Diamondblue,

Are these the requirements for the one-day per week gifted program at his current school that you mentioned in the OP or are they the requirements for a full-time gifted program? Whichever program they are for, I'd just add that it looks like the school is looking for the typical high-achieving-in-the-classroom student rather than an outside-the-box super-high-IQ type student... so you might find once he gets into the program that it was perhaps *better* than where he's at now but still not *enough*.

I can empathize completely with the situation you are in - we've been in that very same place, and had a tough time in early elementary getting a teacher recommendation for our ds to be considered for our local gifted program. Our is 2e so that's part of the issue that was up here, but really - now that he's older and has accommodations for the 2e issues etc in place - he still doesn't really "look" like that super-eager-to-get-straight-As high-achieving student that is also friendly, cute, adorable and all that. I'm not trying to sound snarky here either - that is basically the description of what our school district's elementary school teachers were looking for in referring kids for gifted screening. We did successfully advocate for our ds to be id'd as gifted... but ultimately we realized that we were getting a label but not getting what ds needed, and we gave up on our local public schools.

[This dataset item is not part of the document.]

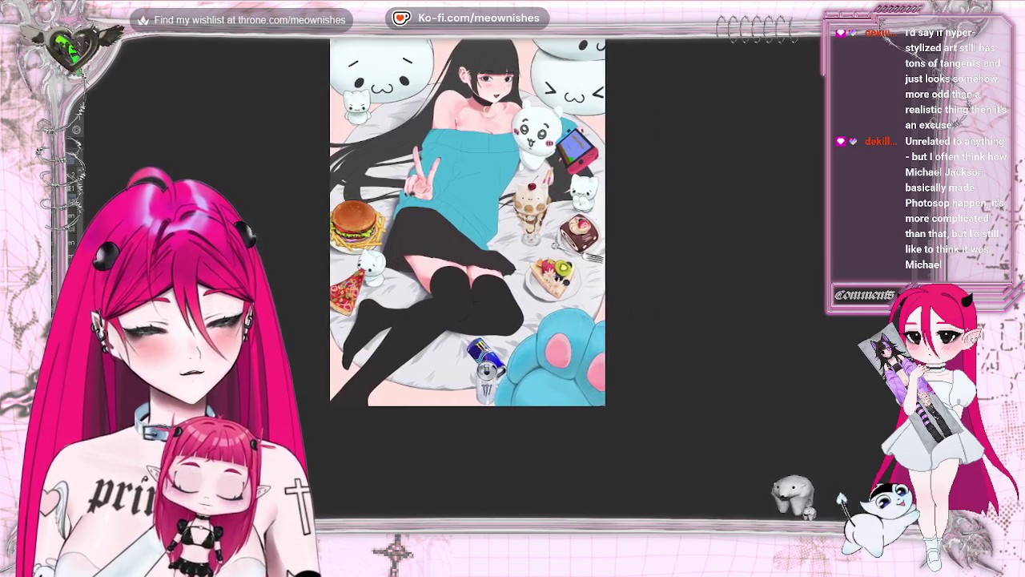
key("ctrl+minus")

We didn't have an HG program here offered outside of the public schools, but the school we landed in ultimately worked much better for our ds anyway, because they are willing to differentiate based on ability, it's a small school with an interesting, challenging, creative and fun curriculum, and most importantly - the teachers genuinely *like* our ds and they care enough to be interested in his deep thoughts and out-there ideas. Having a teacher who cares has meant more to ds than any type of gifted program could ever have. Ideally the teacher and program would come together - but when things aren't working, it's time to consider what your alternatives are.

Best wishes,

polarbear

eta - fwiw, I wanted to add, I think you have a very strong case for an appeal. I'd include work you have for his portfolio, as well as a recommendation from any other adults who know your ds well (preschool teacher, piano teacher, whoever...).

Last edited by polarbear; 05/16/13 01:42 PM.